В своей любви к Востоку Бекфорд оставался в гордом одиночестве. Другие писатели, более привязанные к готической традиции и европейской жизни в целом, довольствовались скромной ролью последователей Уолпола. Среди бесчисленных поставщиков литературы ужасов тех времен упомянем Уильяма Годвина, известного как создателя утопического экономического учения, который вслед за своим прославленным, но вполне прозаическим «Калебом Вильямсом» (1794) выпустил намеренно жуткую вещь «Сен-Леон» (1799), где тема эликсира бессмертия, полученного членами вымышленного тайного ордена розенкрейцеров, обрисовывается если и не очень убедительно, то во всяком случае изобретательно. В эпоху, когда творил Годвин, наблюдался очередной всплеск интереса к магии, примером чему служат мода на шарлатана Калиостро и публикация книги Фрэнсиса Баррета «Маг» (1801) — довольно любопытного сочинения, где в сжатой форме освещаются принципы и обряды сокровенных доктрин (репринтное издание этой книги вышло в 1896 году). Неудивительно, что тема тайных обществ получила широкое распространение в литературе: мы находим ее, в частности, у Булвер-Литтона[310]и во многих поздних готических романах — весьма отдаленных и жалких подобиях лучших образцов той школы, что никак не хотела смириться с неминуемым вырождением и продолжала свое далеко не победное шествие по девятнадцатому веку в виде одиночных произведений типа «Фауста и дьявола» и «Истории оборотня Вагнера» Джорджа У. М. Рейнольдса.[311]«Калеб Вильямс», произведение, в принципе, реалистическое, содержит немало намеков на подлинно потусторонний трепет. Это история слуги, преследуемого своим хозяином, которого он уличил в совершении убийства. Благодаря увлекательности и мастерству исполнения интерес к этому роману не угасает и в наши дни. Его театральная версия под названием «Железный сундук» пользуется едва ли не меньшей славой. В целом, однако, Годвин был слишком откровенным моралистом и слишком приземленным мыслителем, чтобы создать шедевр в мистическом жанре.

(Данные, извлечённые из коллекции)
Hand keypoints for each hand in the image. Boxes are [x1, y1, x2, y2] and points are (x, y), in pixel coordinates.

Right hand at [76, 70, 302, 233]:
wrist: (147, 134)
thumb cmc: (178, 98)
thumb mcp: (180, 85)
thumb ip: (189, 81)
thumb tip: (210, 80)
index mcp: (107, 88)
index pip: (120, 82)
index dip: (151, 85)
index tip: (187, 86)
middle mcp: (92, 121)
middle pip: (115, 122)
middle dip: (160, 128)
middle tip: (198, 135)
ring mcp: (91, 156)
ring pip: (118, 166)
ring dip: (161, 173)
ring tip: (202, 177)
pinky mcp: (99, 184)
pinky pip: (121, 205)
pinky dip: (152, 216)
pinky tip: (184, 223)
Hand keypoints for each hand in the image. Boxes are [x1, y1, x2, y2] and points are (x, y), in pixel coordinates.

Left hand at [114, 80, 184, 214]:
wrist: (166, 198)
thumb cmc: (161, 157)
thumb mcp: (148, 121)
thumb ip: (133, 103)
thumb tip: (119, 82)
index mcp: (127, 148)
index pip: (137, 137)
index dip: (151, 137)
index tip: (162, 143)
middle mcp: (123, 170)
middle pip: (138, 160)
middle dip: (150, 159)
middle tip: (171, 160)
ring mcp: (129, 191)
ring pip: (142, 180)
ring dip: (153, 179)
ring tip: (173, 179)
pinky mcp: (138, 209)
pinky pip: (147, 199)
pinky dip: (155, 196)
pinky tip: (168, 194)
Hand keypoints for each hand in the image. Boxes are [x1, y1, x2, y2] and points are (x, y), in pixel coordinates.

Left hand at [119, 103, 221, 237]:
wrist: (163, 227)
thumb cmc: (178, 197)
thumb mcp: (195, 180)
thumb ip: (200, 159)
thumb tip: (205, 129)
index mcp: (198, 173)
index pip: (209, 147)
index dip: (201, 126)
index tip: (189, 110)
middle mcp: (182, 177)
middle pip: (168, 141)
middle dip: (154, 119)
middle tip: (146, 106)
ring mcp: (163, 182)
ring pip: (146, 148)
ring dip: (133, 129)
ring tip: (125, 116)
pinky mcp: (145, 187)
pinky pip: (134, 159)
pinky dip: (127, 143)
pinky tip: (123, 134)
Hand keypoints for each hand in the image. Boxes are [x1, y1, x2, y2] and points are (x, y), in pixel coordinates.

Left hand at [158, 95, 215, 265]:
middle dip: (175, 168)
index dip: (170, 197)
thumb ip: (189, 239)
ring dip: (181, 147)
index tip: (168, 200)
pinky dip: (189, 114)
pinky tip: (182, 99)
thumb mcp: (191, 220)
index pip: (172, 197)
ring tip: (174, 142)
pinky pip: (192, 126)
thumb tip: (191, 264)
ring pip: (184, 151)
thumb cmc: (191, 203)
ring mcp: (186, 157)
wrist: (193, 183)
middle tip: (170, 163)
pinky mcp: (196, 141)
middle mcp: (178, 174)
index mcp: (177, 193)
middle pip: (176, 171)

→ **Условие задания**:
Напишите, пожалуйста, продолжение отрывка о готическом романе и Уильяме Годвине, начиная сразу после его последнего предложения.

→ **Ответ ниже**:
Его дочери, жене поэта Шелли, повезло куда больше, и неподражаемый «Франкенштейн, или Современный Прометей», написанный ею в 1818 году, был и остается классикой литературы ужасов. Поводом к сочинению этой вещи послужило литературное состязание между писательницей, ее мужем, лордом Байроном и доктором Джоном Уильямом Полидори, поспорившими между собой о том, кто напишет самую страшную историю на свете. «Франкенштейн» миссис Шелли — единственное из произведений-соперников, которое было доведено до конца, и все попытки критиков доказать, что лучшие его места принадлежат самому Шелли, дружно провалились. В романе, имеющем легкий, ничуть не портящий его назидательный оттенок, рассказывается об искусственном человекоподобном существе, созданном из различных частей мертвых тел молодым швейцарским ученым-медиком Виктором Франкенштейном. Монстр, сотворенный руками ученого «в безумной гордости за могущество человеческого разума», обладает развитым интеллектом и крайне отталкивающей внешностью. Отверженный людьми, он озлобляется и начинает убивать друзей и родных Франкенштейна, требуя, чтобы тот создал для него подругу, а когда ученый отказывается, ужаснувшись перспективе размножения подобных чудовищ, монстр покидает своего создателя, пригрозив «быть рядом с ним в его брачную ночь». Роковая ночь настает, и невесту Франкенштейна находят задушенной. С этого момента Франкенштейн начинает охотиться за чудовищем, преследуя его вплоть до ледяных пустынь Арктики. Повествование завершается тем, что Франкенштейн сам гибнет от руки пугающего объекта своих поисков и порождения своей дерзновенной гордыни. «Франкенштейн» содержит ряд незабываемых сцен — ту, например, где только что оживший монстр входит в комнату своего творца, раздвигает полог у его постели и, озаряемый желтым лунным светом, пристально глядит на него своими водянистыми глазами — «если только это можно назвать глазами». Миссис Шелли написала еще несколько романов, в том числе довольно недурного «Последнего человека», но так и не смогла повторить успех своего первенца, овеянного настоящим космическим ужасом. Усилия одного из ее соперников — доктора Полидори — вылились в большой отрывок «Вампир», где мы видим лощеного негодяя чисто готического или байроновского толка и встречаем несколько блестящих пассажей, исполненных леденящего ужаса, в том числе и жуткую ночную сцену в пользующемся дурной славой греческом лесу.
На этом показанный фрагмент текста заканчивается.